--- Exercise data Enclosed Below ---
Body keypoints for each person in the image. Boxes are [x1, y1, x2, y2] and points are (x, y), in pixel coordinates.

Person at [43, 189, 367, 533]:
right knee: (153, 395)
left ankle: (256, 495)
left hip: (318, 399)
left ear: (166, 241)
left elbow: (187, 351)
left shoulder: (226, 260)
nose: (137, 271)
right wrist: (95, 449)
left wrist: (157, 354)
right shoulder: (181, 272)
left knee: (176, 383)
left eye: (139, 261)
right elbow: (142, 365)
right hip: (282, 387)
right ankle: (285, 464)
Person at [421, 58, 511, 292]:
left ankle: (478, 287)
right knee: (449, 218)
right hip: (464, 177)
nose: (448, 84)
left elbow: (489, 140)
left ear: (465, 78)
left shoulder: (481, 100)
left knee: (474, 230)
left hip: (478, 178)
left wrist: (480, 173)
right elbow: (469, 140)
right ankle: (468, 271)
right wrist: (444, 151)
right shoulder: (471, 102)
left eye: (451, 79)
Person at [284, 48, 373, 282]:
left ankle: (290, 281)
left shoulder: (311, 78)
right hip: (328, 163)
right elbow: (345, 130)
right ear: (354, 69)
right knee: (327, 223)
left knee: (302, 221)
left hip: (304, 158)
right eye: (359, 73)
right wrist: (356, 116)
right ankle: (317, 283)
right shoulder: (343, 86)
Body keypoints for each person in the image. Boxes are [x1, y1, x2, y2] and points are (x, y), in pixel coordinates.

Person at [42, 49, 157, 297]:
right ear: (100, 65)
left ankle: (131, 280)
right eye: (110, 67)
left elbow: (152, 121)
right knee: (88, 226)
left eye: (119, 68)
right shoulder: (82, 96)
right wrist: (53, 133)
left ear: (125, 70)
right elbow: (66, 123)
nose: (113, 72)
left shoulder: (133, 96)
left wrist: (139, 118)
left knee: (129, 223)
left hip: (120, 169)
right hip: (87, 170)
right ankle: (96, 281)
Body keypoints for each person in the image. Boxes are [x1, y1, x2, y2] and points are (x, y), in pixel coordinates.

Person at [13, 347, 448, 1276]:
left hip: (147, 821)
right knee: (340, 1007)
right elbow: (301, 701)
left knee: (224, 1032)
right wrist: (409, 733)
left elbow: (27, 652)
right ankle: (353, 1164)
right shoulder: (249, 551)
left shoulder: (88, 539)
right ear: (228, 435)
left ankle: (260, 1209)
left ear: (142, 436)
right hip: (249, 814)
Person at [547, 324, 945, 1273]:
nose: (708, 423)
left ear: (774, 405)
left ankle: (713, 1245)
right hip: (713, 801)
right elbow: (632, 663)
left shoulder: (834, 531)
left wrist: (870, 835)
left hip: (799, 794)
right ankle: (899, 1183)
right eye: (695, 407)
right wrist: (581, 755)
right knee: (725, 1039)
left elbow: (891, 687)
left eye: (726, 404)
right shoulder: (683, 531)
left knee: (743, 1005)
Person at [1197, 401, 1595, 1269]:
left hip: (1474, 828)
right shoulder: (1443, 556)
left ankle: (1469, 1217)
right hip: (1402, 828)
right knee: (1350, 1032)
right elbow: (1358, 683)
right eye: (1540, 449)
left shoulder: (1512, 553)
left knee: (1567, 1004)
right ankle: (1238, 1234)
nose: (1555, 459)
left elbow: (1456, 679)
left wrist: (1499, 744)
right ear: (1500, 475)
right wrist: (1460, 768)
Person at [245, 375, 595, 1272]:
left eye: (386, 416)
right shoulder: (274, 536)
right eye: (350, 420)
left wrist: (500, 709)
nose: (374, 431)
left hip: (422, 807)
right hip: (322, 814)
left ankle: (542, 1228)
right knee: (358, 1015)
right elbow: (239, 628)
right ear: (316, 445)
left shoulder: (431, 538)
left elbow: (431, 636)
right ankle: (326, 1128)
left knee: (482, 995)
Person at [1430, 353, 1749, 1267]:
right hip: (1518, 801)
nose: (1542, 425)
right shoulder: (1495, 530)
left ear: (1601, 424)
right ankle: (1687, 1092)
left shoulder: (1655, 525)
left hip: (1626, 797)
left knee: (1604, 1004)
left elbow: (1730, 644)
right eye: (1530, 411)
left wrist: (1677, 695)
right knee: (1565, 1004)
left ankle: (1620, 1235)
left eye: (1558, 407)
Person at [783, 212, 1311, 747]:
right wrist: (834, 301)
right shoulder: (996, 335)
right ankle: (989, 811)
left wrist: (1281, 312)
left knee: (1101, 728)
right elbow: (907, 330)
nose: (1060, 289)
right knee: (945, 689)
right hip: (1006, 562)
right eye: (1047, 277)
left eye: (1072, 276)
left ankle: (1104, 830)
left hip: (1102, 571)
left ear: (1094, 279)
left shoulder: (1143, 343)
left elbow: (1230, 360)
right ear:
--- End of Enclosed Exercise data ---
Task details:
Would you set down, word for word, the lines from the opening of the entries above through the line with "left eye: (139, 261)", both included, and no others?

Finished exercise:
Body keypoints for each person in the image. Boxes are [x1, y1, x2, y2] and points are (x, y), in pixel coordinates.

Person at [43, 189, 367, 533]:
right knee: (153, 395)
left ankle: (256, 495)
left hip: (318, 399)
left ear: (166, 241)
left elbow: (187, 351)
left shoulder: (226, 260)
nose: (137, 271)
right wrist: (95, 449)
left wrist: (157, 354)
right shoulder: (181, 272)
left knee: (176, 383)
left eye: (139, 261)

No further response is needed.